WRITTEN INSTRUCTION:
Can you reproduce every line of the material below exactly as it appears, leaving out the pictures?

INPUT FOR THIS TASK:
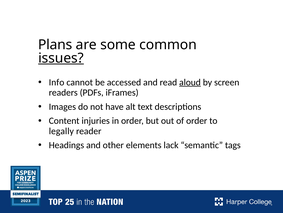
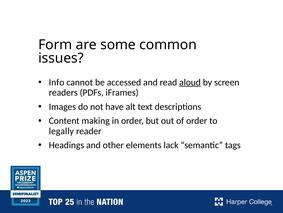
Plans: Plans -> Form
issues underline: present -> none
injuries: injuries -> making
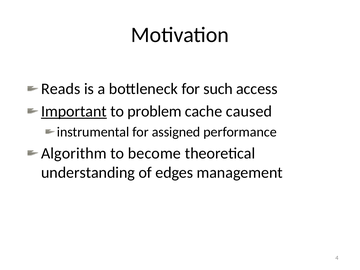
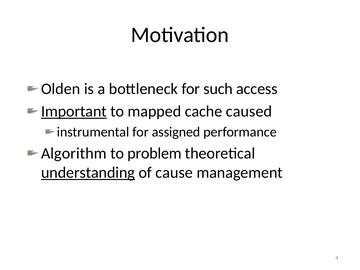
Reads: Reads -> Olden
problem: problem -> mapped
become: become -> problem
understanding underline: none -> present
edges: edges -> cause
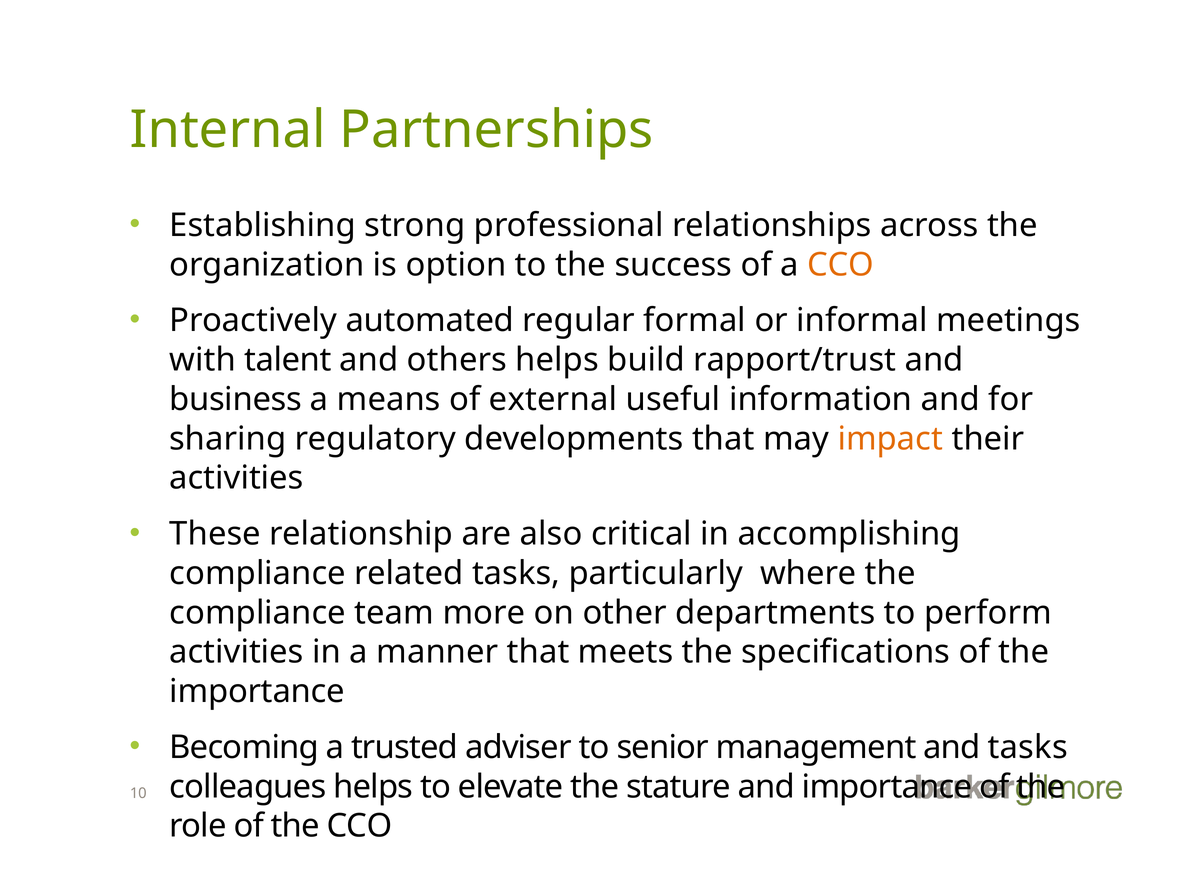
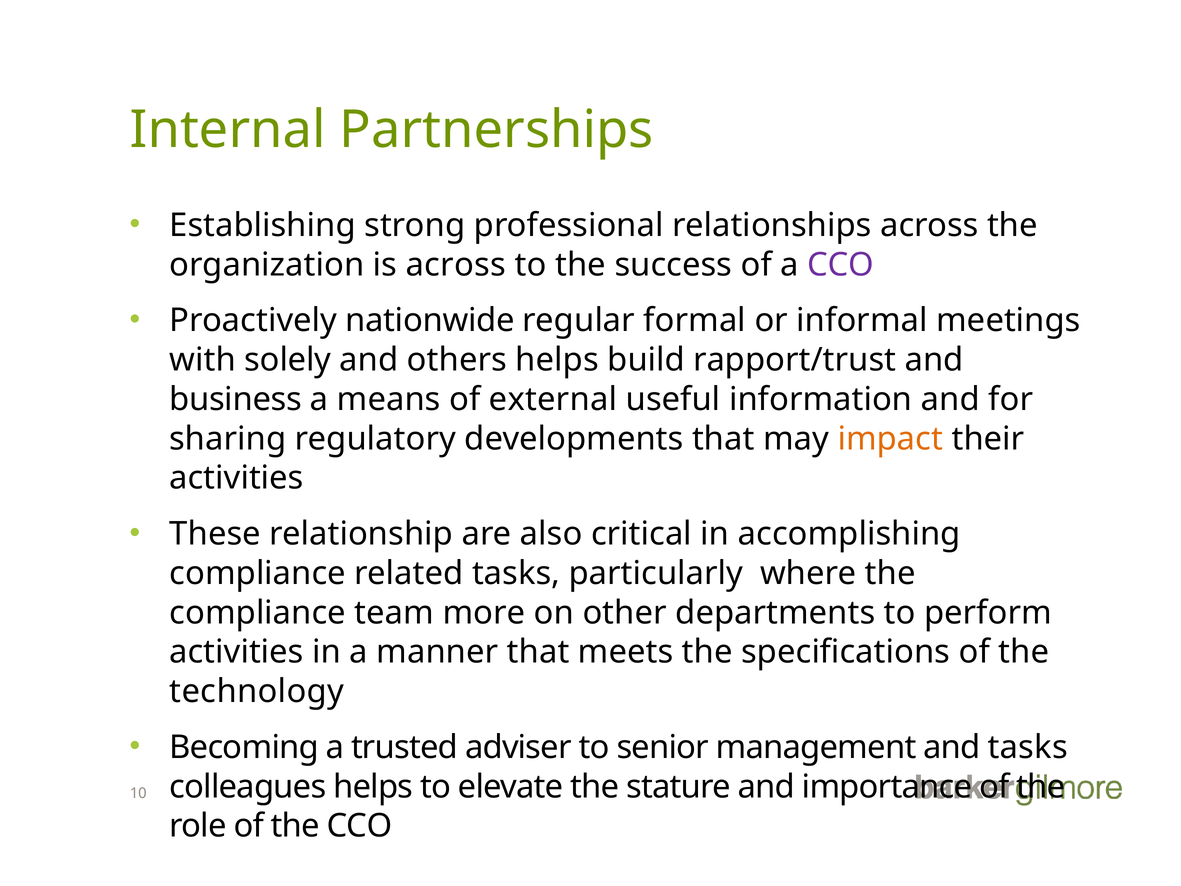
is option: option -> across
CCO at (841, 265) colour: orange -> purple
automated: automated -> nationwide
talent: talent -> solely
importance at (257, 691): importance -> technology
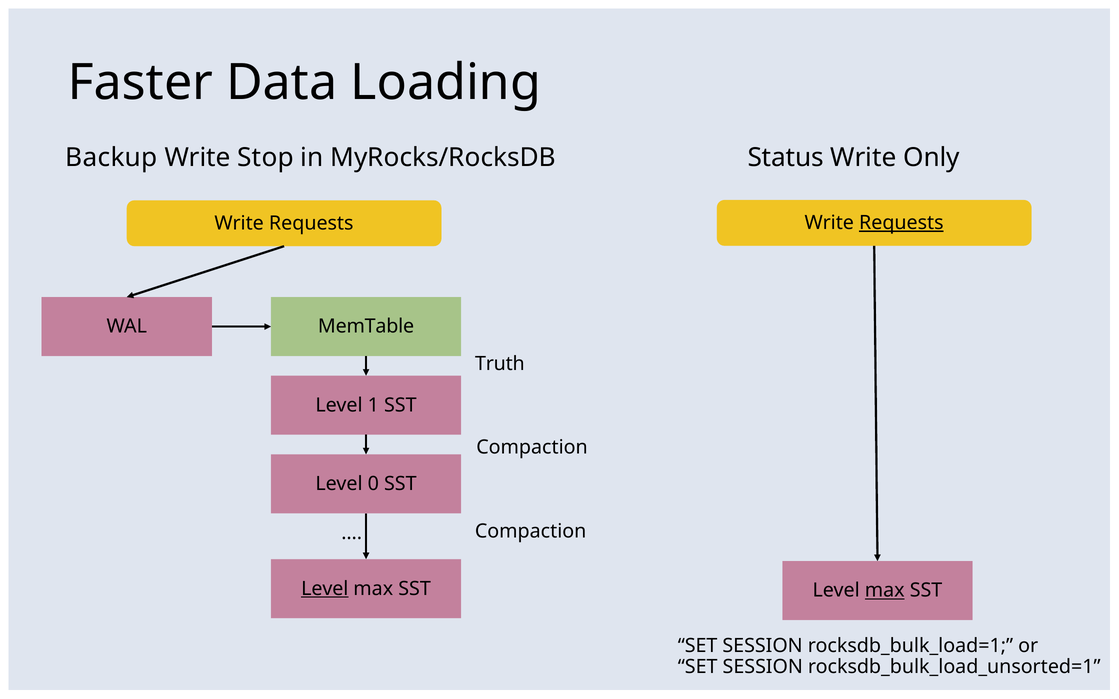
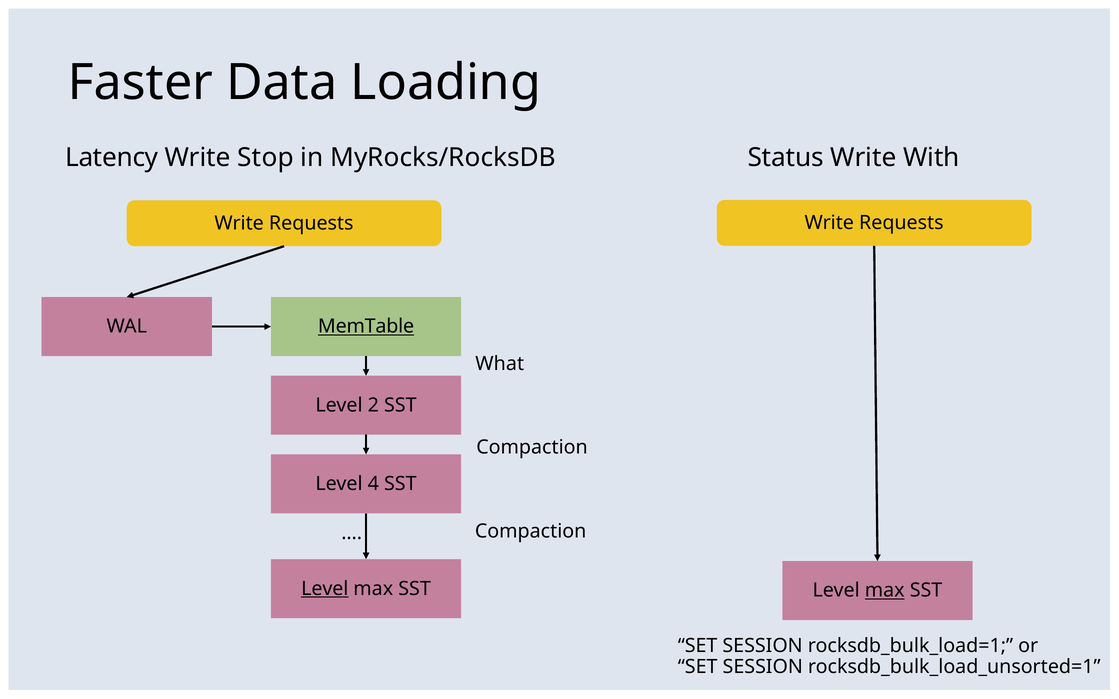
Backup: Backup -> Latency
Only: Only -> With
Requests at (901, 223) underline: present -> none
MemTable underline: none -> present
Truth: Truth -> What
1: 1 -> 2
0: 0 -> 4
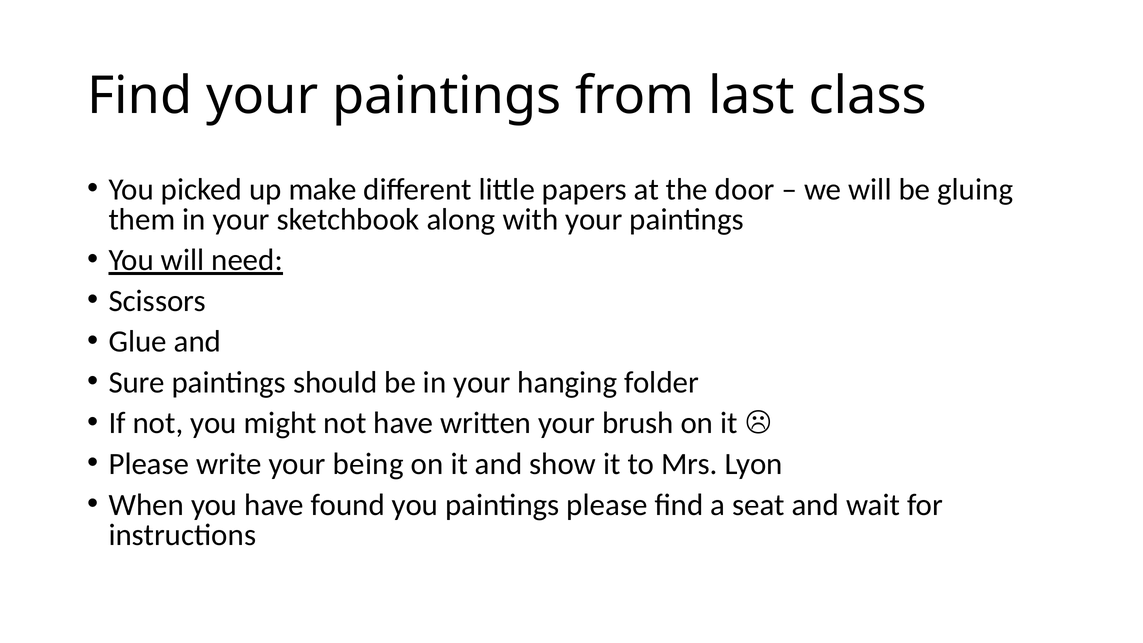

WRITTEN RESPONSE:
Plans: Plans -> Form
issues underline: present -> none
injuries: injuries -> making
Reads: Reads -> Olden
problem: problem -> mapped
become: become -> problem
understanding underline: none -> present
edges: edges -> cause
is option: option -> across
CCO at (841, 265) colour: orange -> purple
automated: automated -> nationwide
talent: talent -> solely
importance at (257, 691): importance -> technology
Backup: Backup -> Latency
Only: Only -> With
Requests at (901, 223) underline: present -> none
MemTable underline: none -> present
Truth: Truth -> What
1: 1 -> 2
0: 0 -> 4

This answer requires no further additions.